Stop at the line containing "ELTE Kollégiumi Hallgatói Önkormányzat": write out every line from the beginning of the entries up to and including it, minus the pictures.
——
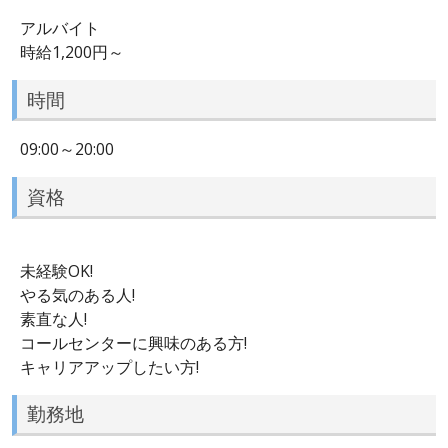
アルバイト
時給1,200円～
時間
09:00～20:00
資格
未経験OK!
やる気のある人!
素直な人!
コールセンターに興味のある方!
キャリアアップしたい方!
勤務地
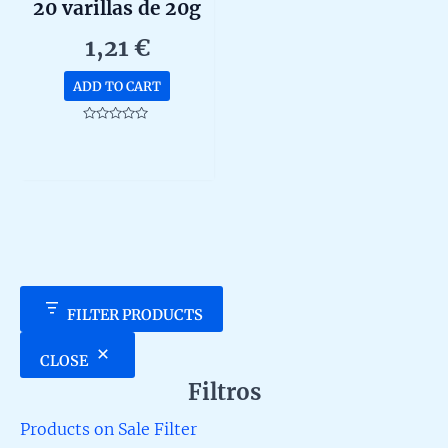
20 varillas de 20g
1,21
€
ADD TO CART
Rated
0
out
of
5
FILTER PRODUCTS
CLOSE
Filtros
Products on Sale Filter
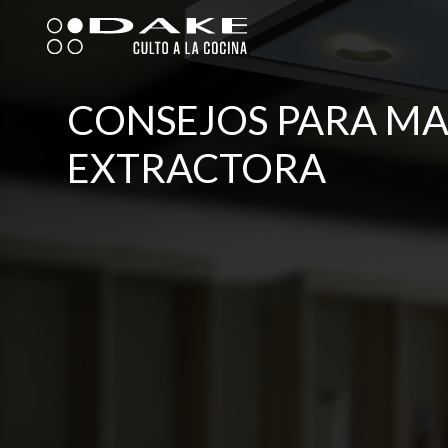
Ir
al
contenido
CONSEJOS PARA MA
EXTRACTORA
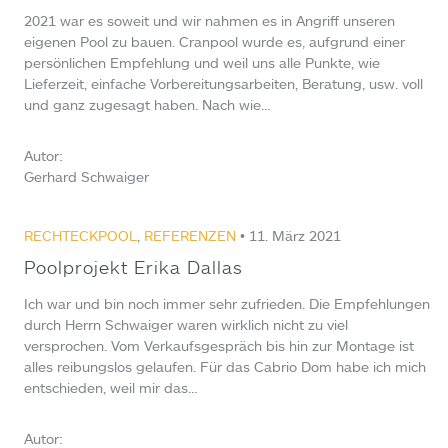
2021 war es soweit und wir nahmen es in Angriff unseren
eigenen Pool zu bauen. Cranpool wurde es, aufgrund einer
persönlichen Empfehlung und weil uns alle Punkte, wie
Lieferzeit, einfache Vorbereitungsarbeiten, Beratung, usw. voll
und ganz zugesagt haben. Nach wie…
Autor:
Gerhard Schwaiger
RECHTECKPOOL
,
REFERENZEN
• 11. März 2021
Poolprojekt Erika Dallas
Ich war und bin noch immer sehr zufrieden. Die Empfehlungen
durch Herrn Schwaiger waren wirklich nicht zu viel
versprochen. Vom Verkaufsgespräch bis hin zur Montage ist
alles reibungslos gelaufen. Für das Cabrio Dom habe ich mich
entschieden, weil mir das…
Autor:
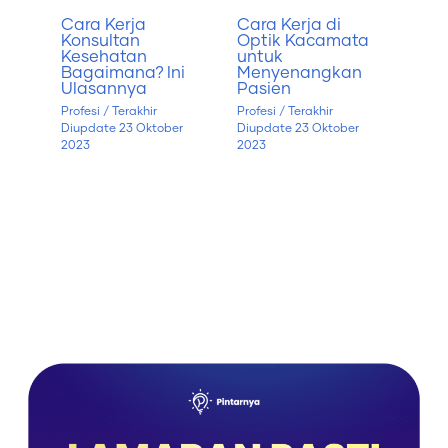
Cara Kerja
Cara Kerja di
Konsultan
Optik Kacamata
Kesehatan
untuk
Bagaimana? Ini
Menyenangkan
Ulasannya
Pasien
Profesi
/ Terakhir
Profesi
/ Terakhir
Diupdate
23 Oktober
Diupdate
23 Oktober
2023
2023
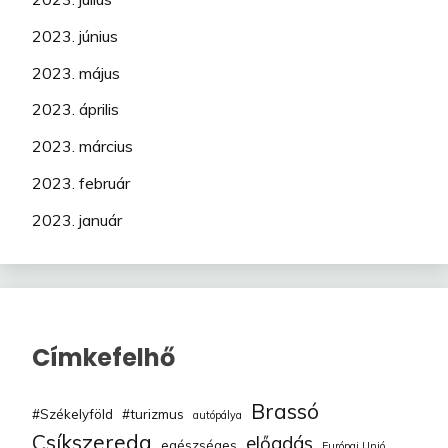
2023. június
2023. május
2023. április
2023. március
2023. február
2023. január
Címkefelhő
Brassó
#Székelyföld
#turizmus
autópálya
Csíkszereda
előadás
egészséges
Európai Unió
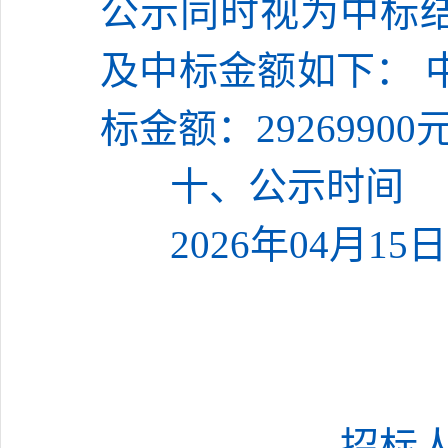
公示同时视为中标
及中标金额如下：
标金额：
29269900
十、公示时间
202
6
年
04
月
15
日
招标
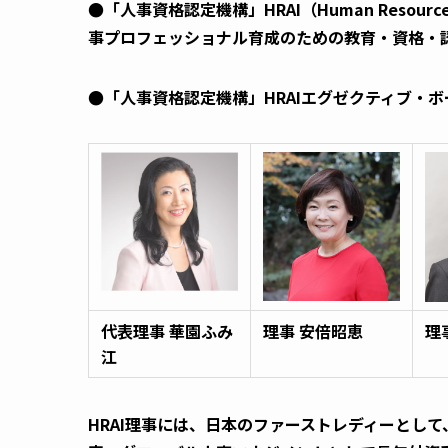
●「人事資格認定機構」HRAI（Human Resource 
事プロフェッショナル育成のための教育・資格・
●「人事資格認定機構」HRAIエグゼクティブ・
代表理事
華園ふみ
理事
安倍昭恵
理
江
HRAI
理事には、日本のファーストレディーとして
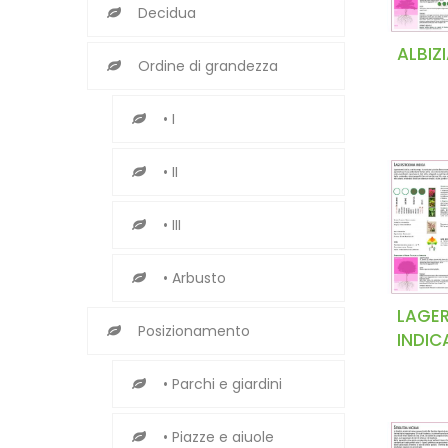
Decidua
ALBIZI
Ordine di grandezza
• I
• II
• III
• Arbusto
LAGE
Posizionamento
INDIC
• Parchi e giardini
• Piazze e aiuole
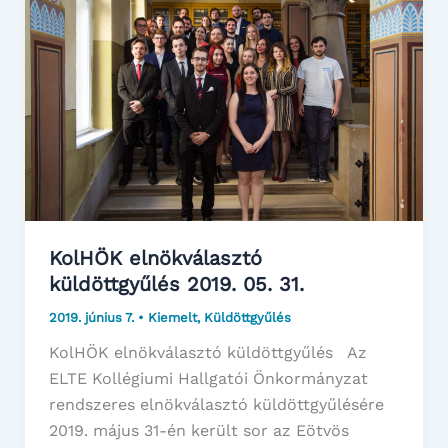
KolHÖK elnökválasztó
küldöttgyűlés 2019. 05. 31.
2019. június 7.
•
Kiemelt
,
Küldöttgyűlés
KolHÖK elnökválasztó küldöttgyűlés Az
ELTE Kollégiumi Hallgatói Önkormányzat
rendszeres elnökválasztó küldöttgyűlésére
2019. május 31-én került sor az Eötvös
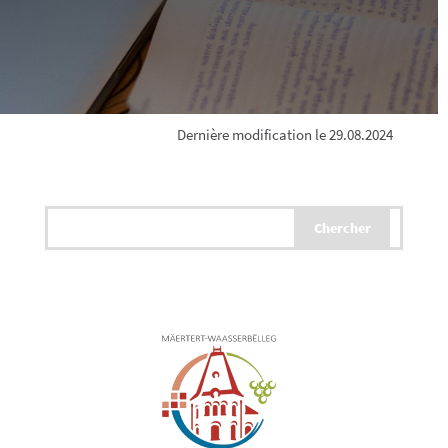
Dernière modification le 29.08.2024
——
ANSWER SECTION:
アルバイト
時給1,200円～
時間
09:00～20:00
資格
未経験OK!
やる気のある人!
素直な人!
コールセンターに興味のある方!
キャリアアップしたい方!
勤務地
20 varillas de 20g
1,21
€
ADD TO CART
Rated
0
out
of
5
FILTER PRODUCTS
CLOSE
Filtros
Products on Sale Filter
Ir
al
contenido
CONSEJOS PARA MA
EXTRACTORA
2021 war es soweit und wir nahmen es in Angriff unseren
eigenen Pool zu bauen. Cranpool wurde es, aufgrund einer
persönlichen Empfehlung und weil uns alle Punkte, wie
Lieferzeit, einfache Vorbereitungsarbeiten, Beratung, usw. voll
und ganz zugesagt haben. Nach wie…
Autor:
Gerhard Schwaiger
RECHTECKPOOL
,
REFERENZEN
• 11. März 2021
Poolprojekt Erika Dallas
Ich war und bin noch immer sehr zufrieden. Die Empfehlungen
durch Herrn Schwaiger waren wirklich nicht zu viel
versprochen. Vom Verkaufsgespräch bis hin zur Montage ist
alles reibungslos gelaufen. Für das Cabrio Dom habe ich mich
entschieden, weil mir das…
Autor:
Cara Kerja
Cara Kerja di
Konsultan
Optik Kacamata
Kesehatan
untuk
Bagaimana? Ini
Menyenangkan
Ulasannya
Pasien
Profesi
/ Terakhir
Profesi
/ Terakhir
Diupdate
23 Oktober
Diupdate
23 Oktober
2023
2023
2023. június
2023. május
2023. április
2023. március
2023. február
2023. január
Címkefelhő
Brassó
#Székelyföld
#turizmus
autópálya
Csíkszereda
előadás
egészséges
Európai Unió
公示同时视为中标
及中标金额如下：
标金额：
29269900
十、公示时间
202
6
年
04
月
15
日
招标
●「人事資格認定機構」HRAI（Human Resource 
事プロフェッショナル育成のための教育・資格・
●「人事資格認定機構」HRAIエグゼクティブ・
代表理事
華園ふみ
理事
安倍昭恵
理
江
HRAI
理事には、日本のファーストレディーとして
Decidua
ALBIZI
Ordine di grandezza
• I
• II
• III
• Arbusto
LAGE
Posizionamento
INDIC
• Parchi e giardini
• Piazze e aiuole
KolHÖK elnökválasztó
küldöttgyűlés 2019. 05. 31.
2019. június 7.
•
Kiemelt
,
Küldöttgyűlés
KolHÖK elnökválasztó küldöttgyűlés Az
ELTE Kollégiumi Hallgatói Önkormányzat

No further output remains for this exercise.